A Complete Anytime Algorithm for Treewidth

TL;DR

This paper introduces QuickBB, a novel branch and bound algorithm for computing graph treewidth that outperforms previous methods in efficiency and provides better bounds, especially on complex graphs.

Contribution

The paper presents a new algorithm called QuickBB with innovative pruning and propagation techniques, and a new lower bound method called minor-min-width, advancing treewidth computation.

Findings

QuickBB outperforms existing algorithms in CPU time on benchmark graphs.

QuickBB provides improved upper bounds on treewidth for complex graphs.
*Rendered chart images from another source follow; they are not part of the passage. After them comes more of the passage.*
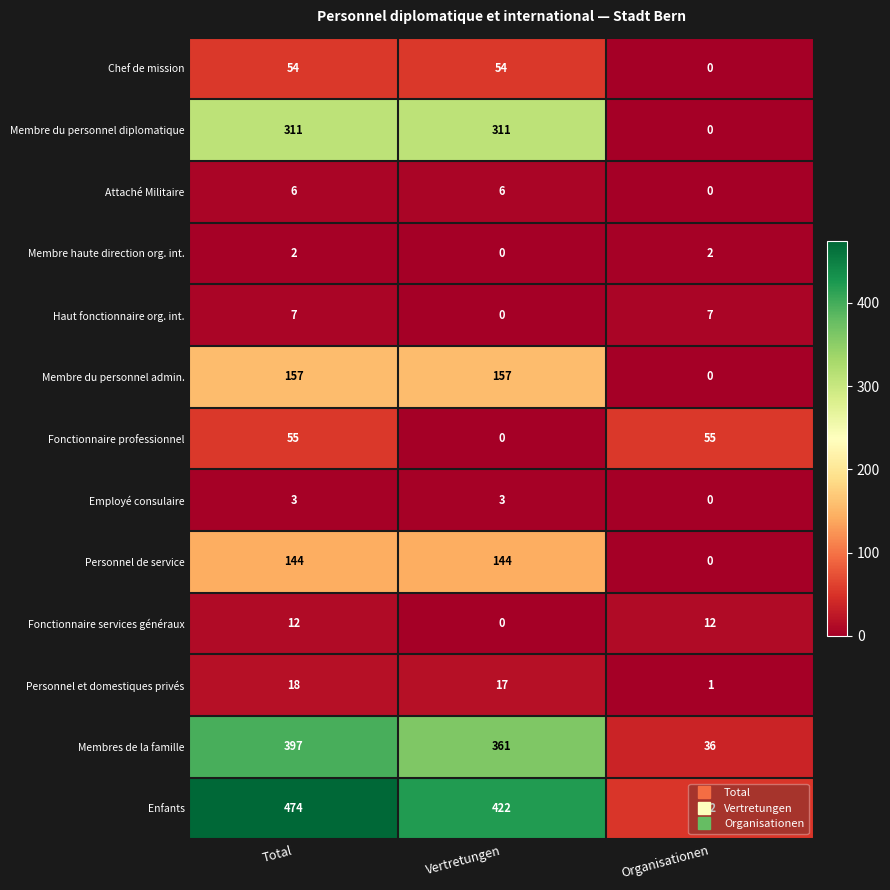

Which category has the highest value across all series?

Total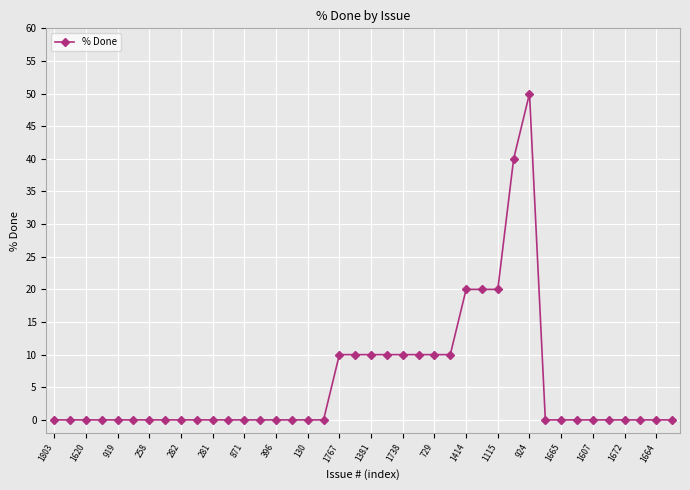

What is the maximum value shown in the chart?

50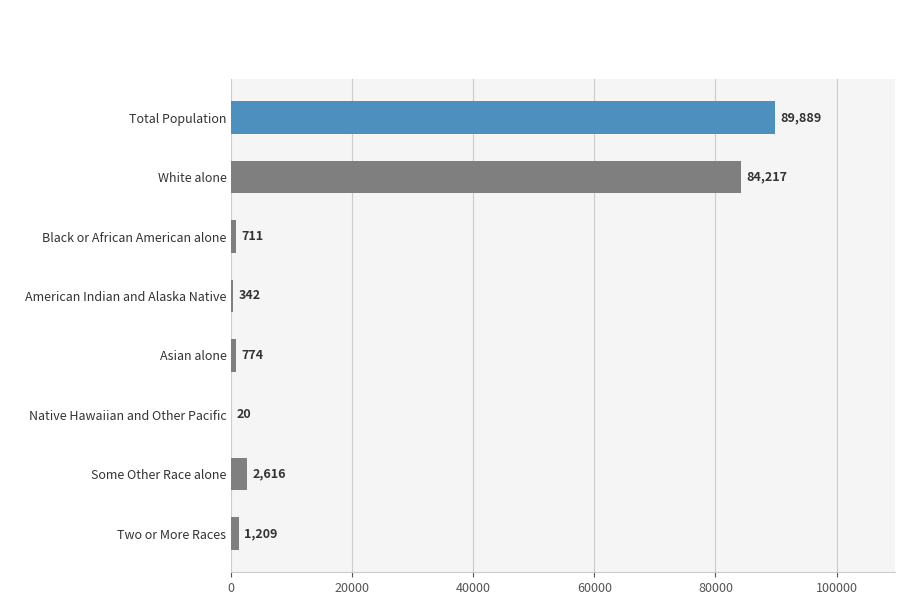

What is the sum of the values at Total Population and Native Hawaiian and Other Pacific?

89909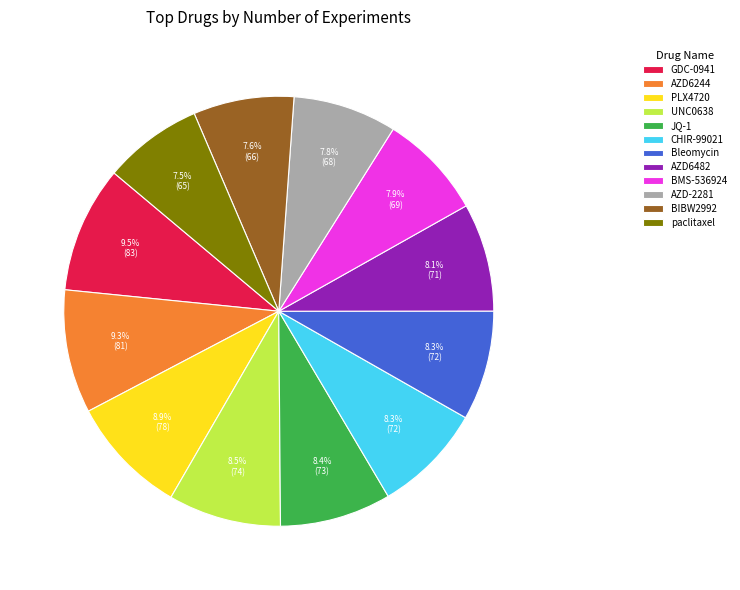

To the nearest percent, what portion does Bleomycin represent?

8%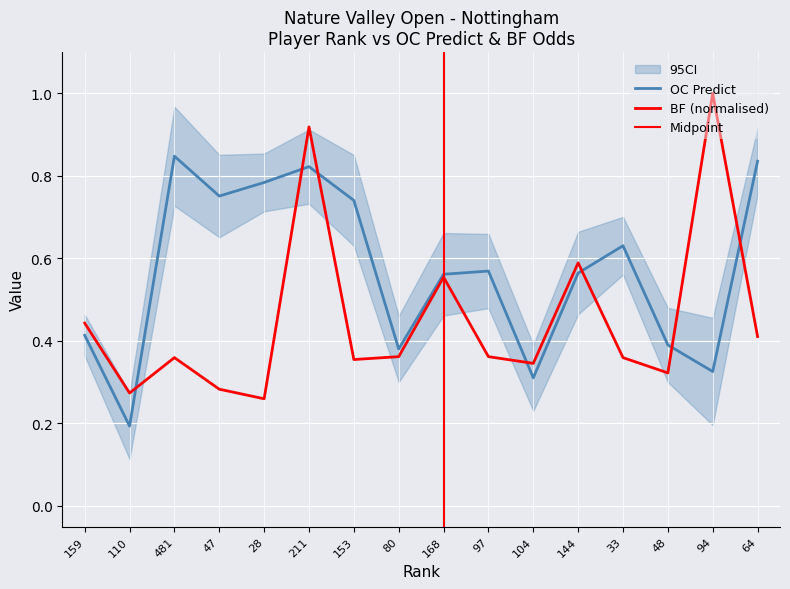

What is the total value across all series at 110?

0.5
The minor-min-width lower bound enhances the efficiency of the branch and bound process.

Abstract

In this paper, we present a Branch and Bound algorithm called QuickBB for computing the treewidth of an undirected graph. This algorithm performs a search in the space of perfect elimination ordering of vertices of the graph. The algorithm uses novel pruning and propagation techniques which are derived from the theory of graph minors and graph isomorphism. We present a new algorithm called minor-min-width for computing a lower bound on treewidth that is used within the branch and bound algorithm and which improves over earlier available lower bounds. Empirical evaluation of QuickBB on randomly generated graphs and benchmarks in Graph Coloring and Bayesian Networks shows that it is consistently better than complete algorithms like QuickTree [Shoikhet and Geiger, 1997] in terms of cpu time. QuickBB also has good anytime performance, being able to generate a better upper bound on treewidth of some graphs whose optimal treewidth could not be computed up to now.